→ **Passage for review**:
# .22 blanks vs. Hilti powder carts ?



## Roadking (Oct 8, 2009)

This may be a weird question, but I'd really like to know;
The old Hilti (and Remington, Bostich, Ramset, etc.) .22 "powerloads" for nail guns specifically state "NOT FOR USE IN FIREARMS".
Is this a simple legal disclaimer or are the loads more powerful? or...?
Main reason I ask is that I have a bunch (read...found when cleaning out the old garage), and finding blanks for scaring off the crows, etc. around here is tough and pricey. If they could be used as blanks, it would make me a happy fellow.
The scale is from 1 to 12, and the majority of the ones I re-found are in the 2 to 6 range.
Any and all input is appreciated.

Matt

last minute add on...I prefer blanks so there is not an errant hunk of lead flying around when not aiming at a specific target.


----------



## Explorer (Dec 2, 2003)

Years ago I used them as blanks in a single shot 22 rifle . Don't remember the brand, but most likely Ramset. No problems as there isn't any back pressure.


----------



## Roadking (Oct 8, 2009)

Extracted page text data
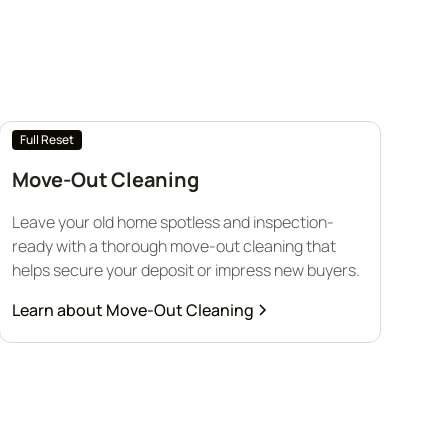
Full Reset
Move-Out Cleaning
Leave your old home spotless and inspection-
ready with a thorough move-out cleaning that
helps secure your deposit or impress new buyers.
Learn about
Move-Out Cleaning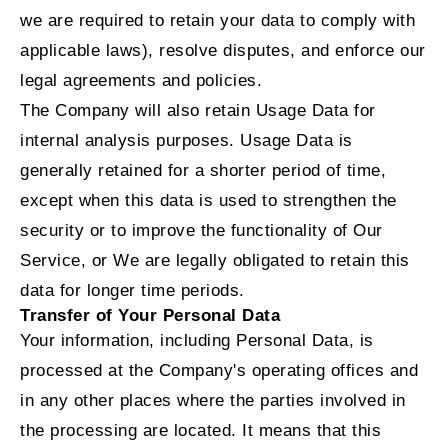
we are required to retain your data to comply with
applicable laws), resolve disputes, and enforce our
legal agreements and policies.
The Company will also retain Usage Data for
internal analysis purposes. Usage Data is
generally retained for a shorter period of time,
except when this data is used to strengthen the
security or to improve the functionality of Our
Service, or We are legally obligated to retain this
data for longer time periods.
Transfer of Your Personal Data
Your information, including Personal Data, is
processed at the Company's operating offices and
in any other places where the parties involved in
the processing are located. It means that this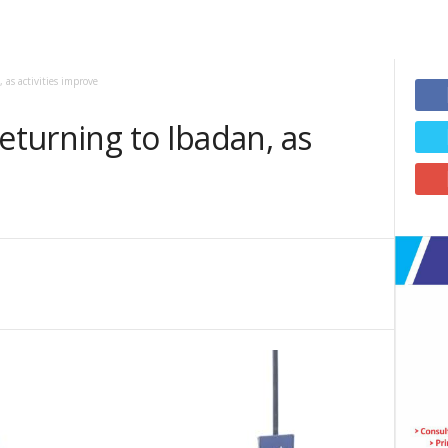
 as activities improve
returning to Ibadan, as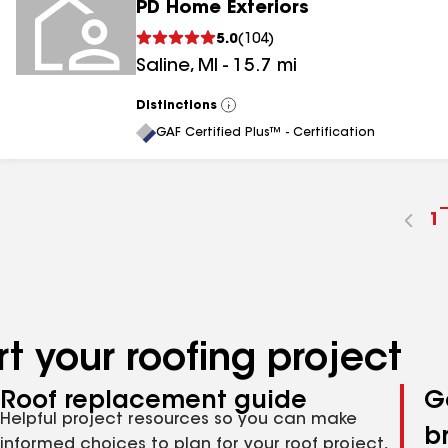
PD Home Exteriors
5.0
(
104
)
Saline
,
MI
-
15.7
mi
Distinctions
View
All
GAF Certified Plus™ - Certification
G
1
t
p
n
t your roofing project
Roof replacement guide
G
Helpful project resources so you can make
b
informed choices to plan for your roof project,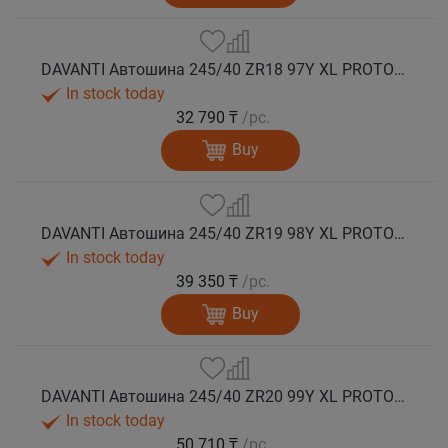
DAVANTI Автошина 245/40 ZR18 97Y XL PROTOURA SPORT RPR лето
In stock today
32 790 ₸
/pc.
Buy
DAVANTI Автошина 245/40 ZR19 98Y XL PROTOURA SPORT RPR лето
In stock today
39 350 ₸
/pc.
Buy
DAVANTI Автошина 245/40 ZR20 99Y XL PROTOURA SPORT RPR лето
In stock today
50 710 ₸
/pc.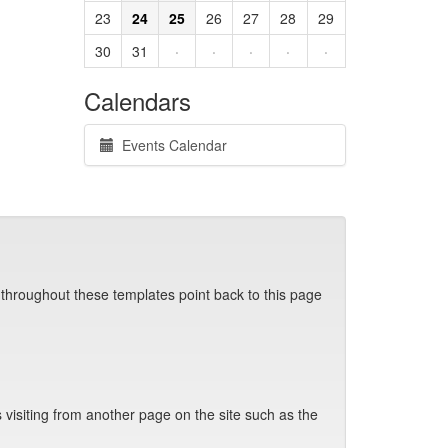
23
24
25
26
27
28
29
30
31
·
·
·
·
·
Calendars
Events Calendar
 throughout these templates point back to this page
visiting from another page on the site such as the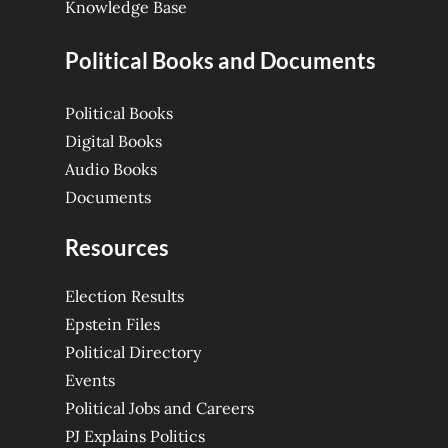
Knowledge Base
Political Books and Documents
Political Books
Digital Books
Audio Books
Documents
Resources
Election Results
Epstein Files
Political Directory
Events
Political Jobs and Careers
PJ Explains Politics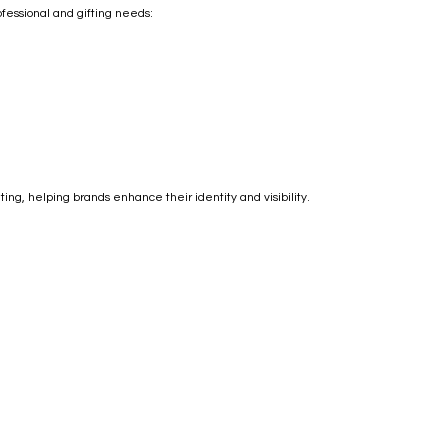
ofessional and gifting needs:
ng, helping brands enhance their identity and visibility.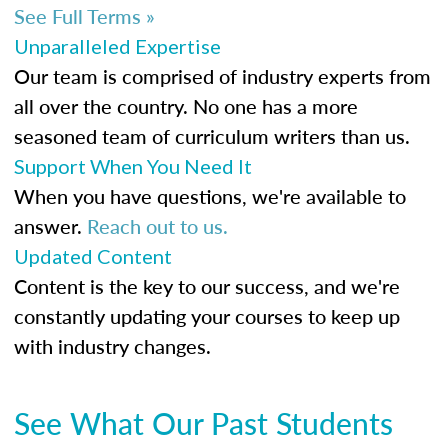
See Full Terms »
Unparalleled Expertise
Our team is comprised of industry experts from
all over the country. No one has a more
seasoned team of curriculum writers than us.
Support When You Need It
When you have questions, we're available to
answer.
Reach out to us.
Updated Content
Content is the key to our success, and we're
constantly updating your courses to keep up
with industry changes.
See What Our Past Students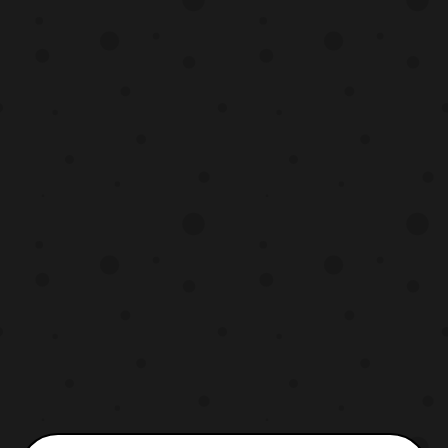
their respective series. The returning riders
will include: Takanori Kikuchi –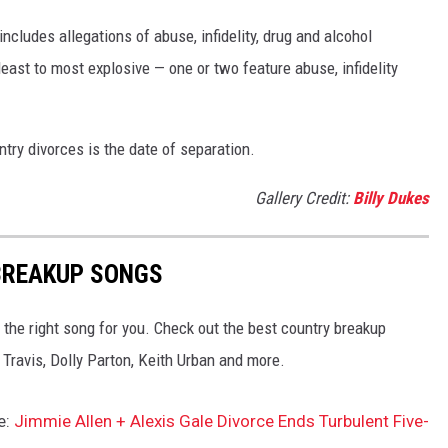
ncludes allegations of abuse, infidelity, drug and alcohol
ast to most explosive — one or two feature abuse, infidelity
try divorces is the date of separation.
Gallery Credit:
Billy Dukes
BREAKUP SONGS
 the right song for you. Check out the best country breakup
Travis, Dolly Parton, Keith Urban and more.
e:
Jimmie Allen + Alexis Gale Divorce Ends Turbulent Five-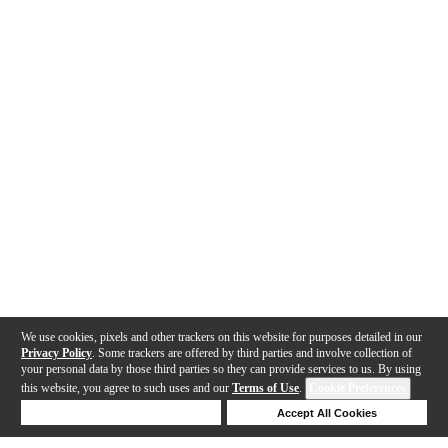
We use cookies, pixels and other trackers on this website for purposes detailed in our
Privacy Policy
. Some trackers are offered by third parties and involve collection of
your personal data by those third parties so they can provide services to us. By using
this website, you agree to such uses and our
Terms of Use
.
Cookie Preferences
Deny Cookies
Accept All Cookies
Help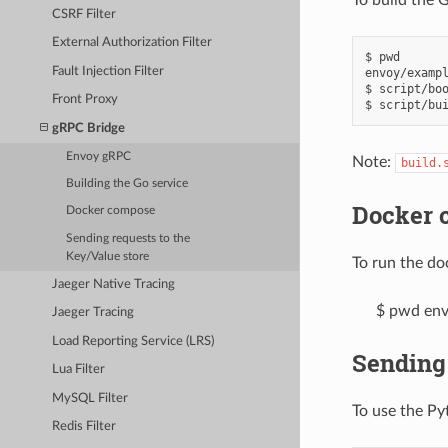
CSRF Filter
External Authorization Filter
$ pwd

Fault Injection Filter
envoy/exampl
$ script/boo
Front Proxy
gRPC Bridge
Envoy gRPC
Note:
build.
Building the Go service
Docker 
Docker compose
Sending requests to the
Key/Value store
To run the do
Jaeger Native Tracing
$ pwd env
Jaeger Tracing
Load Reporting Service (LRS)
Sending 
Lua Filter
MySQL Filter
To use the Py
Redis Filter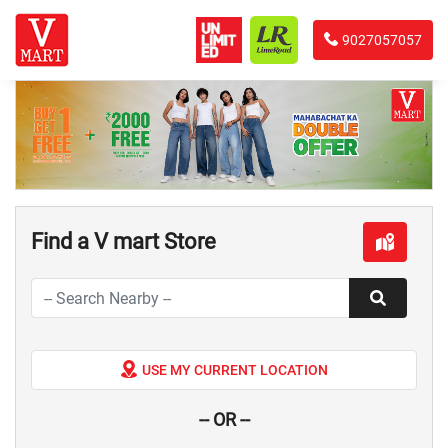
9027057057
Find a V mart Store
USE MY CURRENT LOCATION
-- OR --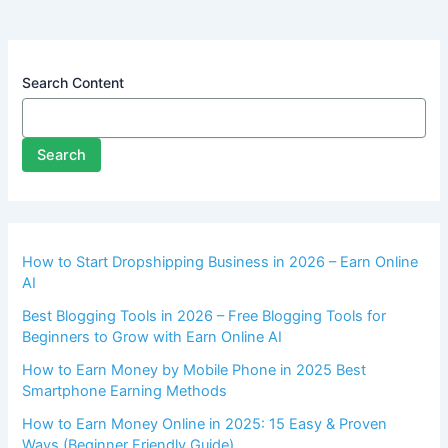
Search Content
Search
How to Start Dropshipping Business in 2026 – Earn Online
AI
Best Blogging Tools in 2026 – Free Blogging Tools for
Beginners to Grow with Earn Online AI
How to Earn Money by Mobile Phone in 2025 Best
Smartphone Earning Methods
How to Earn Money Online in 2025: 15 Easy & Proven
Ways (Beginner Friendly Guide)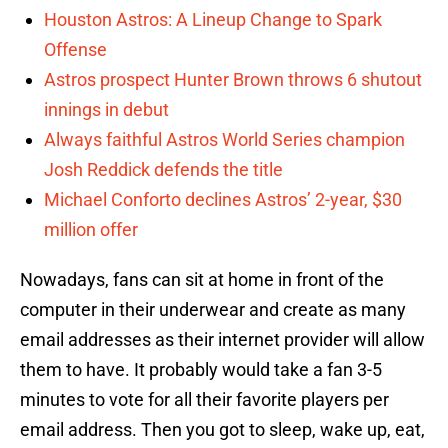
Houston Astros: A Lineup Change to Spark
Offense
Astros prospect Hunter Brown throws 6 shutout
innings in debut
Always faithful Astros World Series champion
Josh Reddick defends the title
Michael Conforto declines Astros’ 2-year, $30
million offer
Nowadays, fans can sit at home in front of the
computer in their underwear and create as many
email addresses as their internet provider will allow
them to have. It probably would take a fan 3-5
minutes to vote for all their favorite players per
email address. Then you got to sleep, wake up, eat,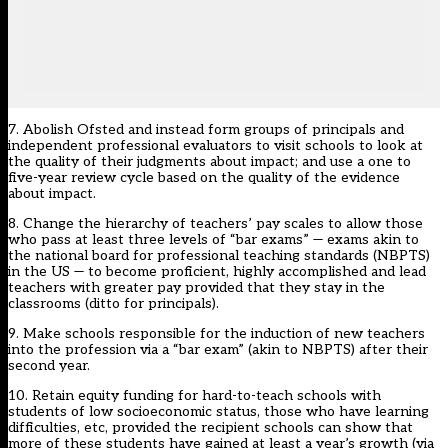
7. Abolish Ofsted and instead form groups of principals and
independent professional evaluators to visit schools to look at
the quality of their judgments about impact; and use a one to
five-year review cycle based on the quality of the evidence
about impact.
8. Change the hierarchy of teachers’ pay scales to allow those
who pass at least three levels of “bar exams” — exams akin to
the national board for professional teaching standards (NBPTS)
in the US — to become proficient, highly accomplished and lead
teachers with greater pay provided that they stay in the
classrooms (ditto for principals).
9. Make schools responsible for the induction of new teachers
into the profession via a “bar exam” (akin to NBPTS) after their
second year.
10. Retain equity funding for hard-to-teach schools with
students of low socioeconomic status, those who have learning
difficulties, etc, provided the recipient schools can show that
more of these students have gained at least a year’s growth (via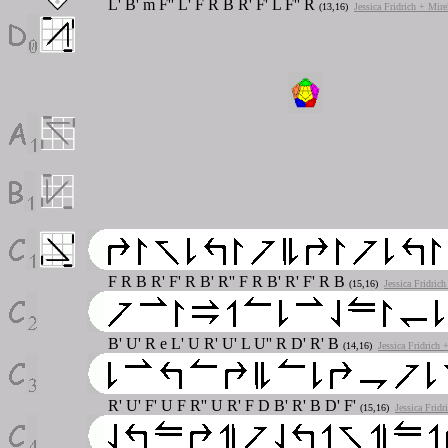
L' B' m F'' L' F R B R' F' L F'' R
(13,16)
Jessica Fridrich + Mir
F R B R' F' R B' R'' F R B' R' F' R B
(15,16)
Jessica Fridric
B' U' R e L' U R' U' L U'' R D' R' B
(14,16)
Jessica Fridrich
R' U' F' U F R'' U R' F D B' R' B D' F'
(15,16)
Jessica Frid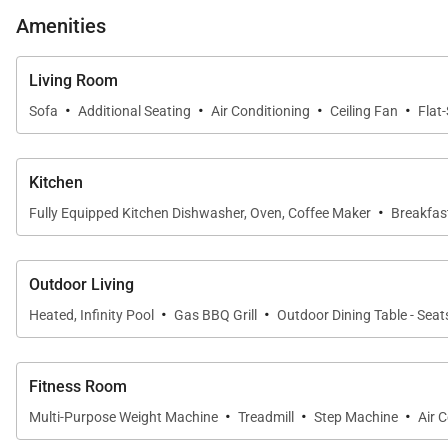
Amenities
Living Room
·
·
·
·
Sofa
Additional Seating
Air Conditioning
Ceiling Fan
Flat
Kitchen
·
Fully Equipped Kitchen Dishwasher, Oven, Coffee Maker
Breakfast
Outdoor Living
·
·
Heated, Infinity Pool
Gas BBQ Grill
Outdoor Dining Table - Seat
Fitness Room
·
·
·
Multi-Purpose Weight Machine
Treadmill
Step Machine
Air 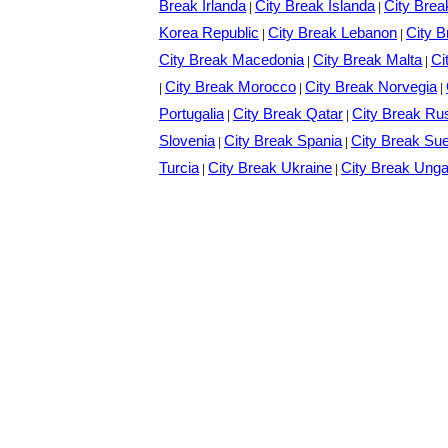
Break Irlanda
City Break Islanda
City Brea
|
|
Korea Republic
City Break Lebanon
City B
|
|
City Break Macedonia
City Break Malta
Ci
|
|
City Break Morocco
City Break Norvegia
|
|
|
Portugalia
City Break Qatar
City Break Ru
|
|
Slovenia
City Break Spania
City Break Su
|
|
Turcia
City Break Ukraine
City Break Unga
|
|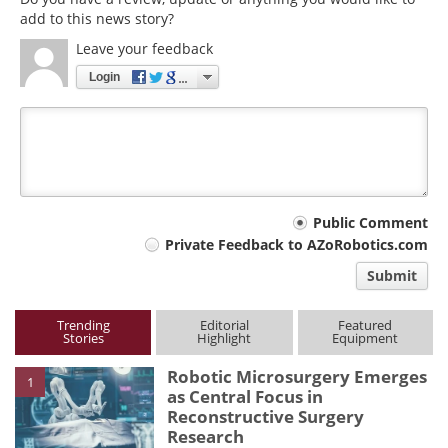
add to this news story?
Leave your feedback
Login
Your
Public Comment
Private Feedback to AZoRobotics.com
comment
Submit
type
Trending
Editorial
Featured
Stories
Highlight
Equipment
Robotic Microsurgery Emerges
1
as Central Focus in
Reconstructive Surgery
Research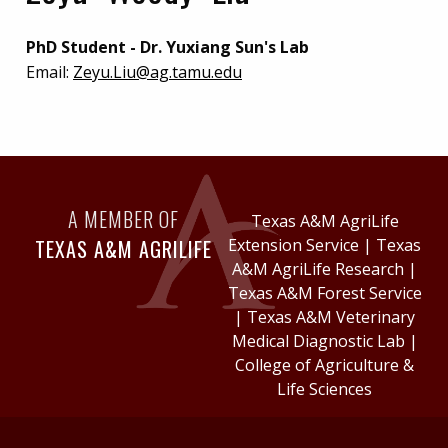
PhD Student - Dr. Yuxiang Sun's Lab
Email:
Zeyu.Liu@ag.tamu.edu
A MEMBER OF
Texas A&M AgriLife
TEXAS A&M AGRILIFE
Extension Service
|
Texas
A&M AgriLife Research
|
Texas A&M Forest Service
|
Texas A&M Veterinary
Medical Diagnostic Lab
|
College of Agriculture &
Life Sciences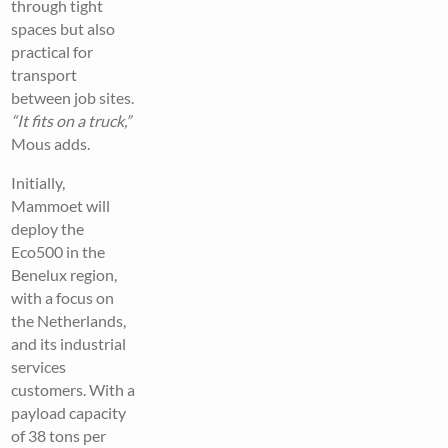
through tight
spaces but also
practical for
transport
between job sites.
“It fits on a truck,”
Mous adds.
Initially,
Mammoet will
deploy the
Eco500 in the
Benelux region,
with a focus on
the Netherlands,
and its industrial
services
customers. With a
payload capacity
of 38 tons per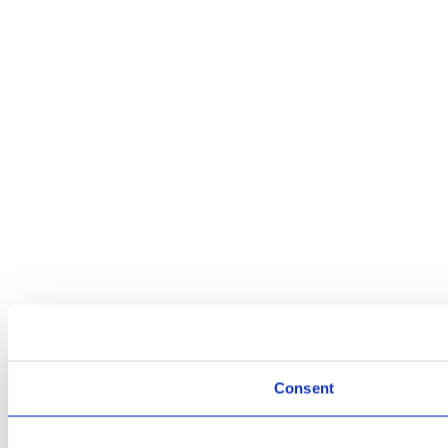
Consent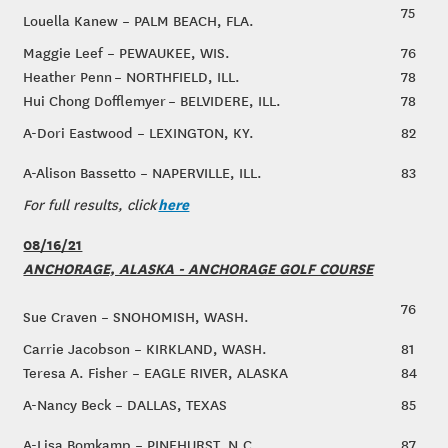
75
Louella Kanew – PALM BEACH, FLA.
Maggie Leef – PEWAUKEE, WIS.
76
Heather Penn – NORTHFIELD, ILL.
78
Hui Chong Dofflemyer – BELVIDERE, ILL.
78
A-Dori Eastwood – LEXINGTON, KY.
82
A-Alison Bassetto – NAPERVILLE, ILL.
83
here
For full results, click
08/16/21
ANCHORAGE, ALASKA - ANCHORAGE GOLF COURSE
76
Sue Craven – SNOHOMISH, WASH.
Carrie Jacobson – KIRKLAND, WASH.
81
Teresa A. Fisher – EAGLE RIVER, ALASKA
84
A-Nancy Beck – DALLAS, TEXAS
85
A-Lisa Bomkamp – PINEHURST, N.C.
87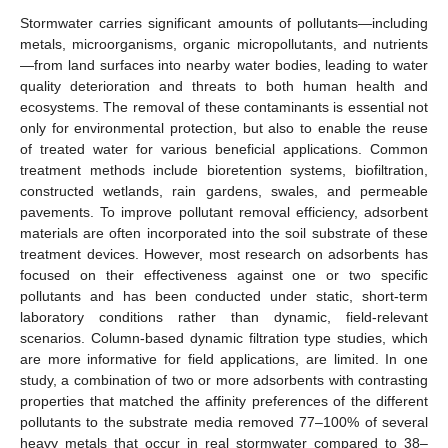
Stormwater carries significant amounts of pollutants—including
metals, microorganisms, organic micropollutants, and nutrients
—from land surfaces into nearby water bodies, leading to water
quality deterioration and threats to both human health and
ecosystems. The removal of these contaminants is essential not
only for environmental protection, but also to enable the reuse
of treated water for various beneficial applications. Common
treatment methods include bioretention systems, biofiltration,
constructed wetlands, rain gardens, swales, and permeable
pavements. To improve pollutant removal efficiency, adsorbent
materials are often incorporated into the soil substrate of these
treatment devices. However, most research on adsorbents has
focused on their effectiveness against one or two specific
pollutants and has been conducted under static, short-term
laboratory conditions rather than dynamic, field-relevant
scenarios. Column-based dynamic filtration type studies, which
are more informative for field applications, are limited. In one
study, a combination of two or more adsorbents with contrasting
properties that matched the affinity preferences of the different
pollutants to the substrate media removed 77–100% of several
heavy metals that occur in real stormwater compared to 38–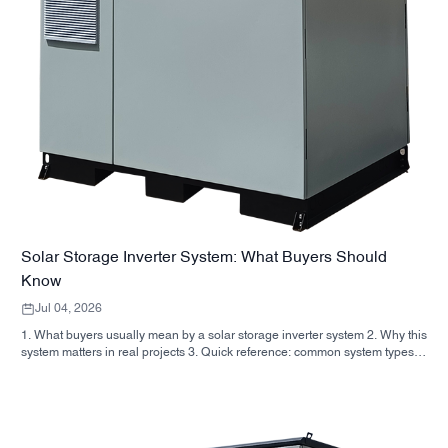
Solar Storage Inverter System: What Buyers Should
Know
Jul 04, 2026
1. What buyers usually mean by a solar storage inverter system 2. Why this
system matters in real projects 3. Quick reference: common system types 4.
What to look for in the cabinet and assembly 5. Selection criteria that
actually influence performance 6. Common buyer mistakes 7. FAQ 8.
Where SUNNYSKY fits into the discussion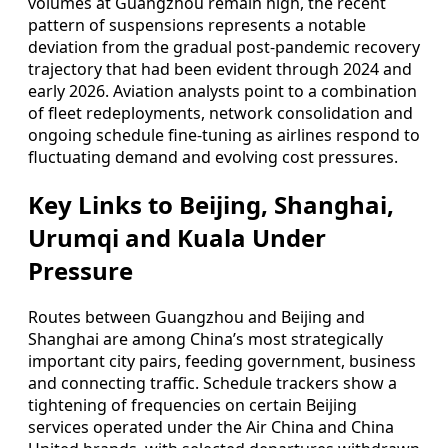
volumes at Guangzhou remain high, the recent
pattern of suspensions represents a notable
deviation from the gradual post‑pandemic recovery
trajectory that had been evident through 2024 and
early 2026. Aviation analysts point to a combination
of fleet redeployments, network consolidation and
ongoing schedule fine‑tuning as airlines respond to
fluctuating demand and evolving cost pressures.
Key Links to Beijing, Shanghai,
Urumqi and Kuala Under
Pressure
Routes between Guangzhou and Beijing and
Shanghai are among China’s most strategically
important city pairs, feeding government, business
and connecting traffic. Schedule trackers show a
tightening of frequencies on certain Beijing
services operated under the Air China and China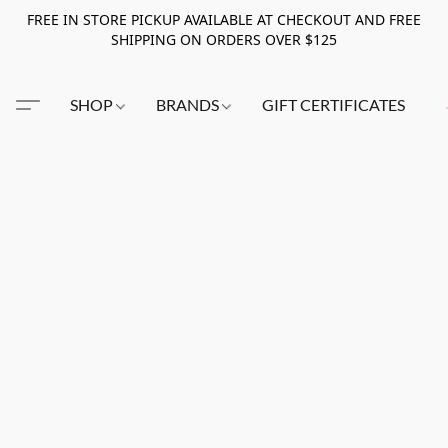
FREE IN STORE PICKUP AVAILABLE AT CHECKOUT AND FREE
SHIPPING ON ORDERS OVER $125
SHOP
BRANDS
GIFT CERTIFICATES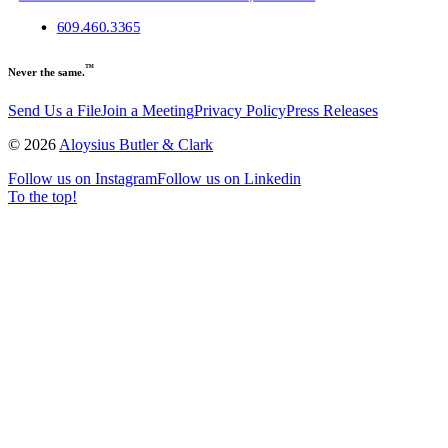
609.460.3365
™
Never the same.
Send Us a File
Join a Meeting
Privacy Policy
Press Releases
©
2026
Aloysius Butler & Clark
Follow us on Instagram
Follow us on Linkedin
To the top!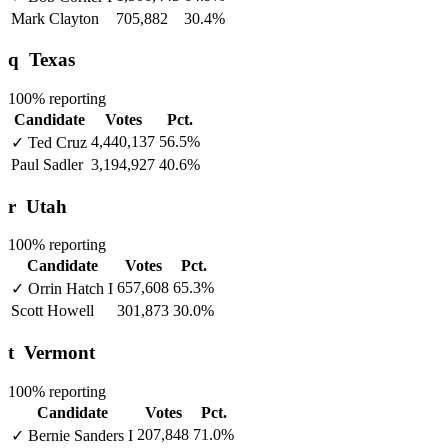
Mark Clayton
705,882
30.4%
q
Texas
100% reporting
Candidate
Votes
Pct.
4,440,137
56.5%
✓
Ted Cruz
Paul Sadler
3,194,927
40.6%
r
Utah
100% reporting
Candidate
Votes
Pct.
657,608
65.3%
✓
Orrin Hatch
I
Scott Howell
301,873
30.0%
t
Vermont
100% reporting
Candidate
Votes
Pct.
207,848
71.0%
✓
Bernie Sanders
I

→ **What to do**:
[A] According to the forum thread on .22 blanks versus powder loads, what firearm did Explorer fire the loads in as blanks?
[B] Reproduce the stretch of the forum thread on .22 blanks from "Any and all" through "a specific target.".

→ **Answers to each task**:
[A] A single-shot .22 rifle.

[B]
Any and all input is appreciated.

Matt

last minute add on...I prefer blanks so there is not an errant hunk of lead flying around when not aiming at a specific target.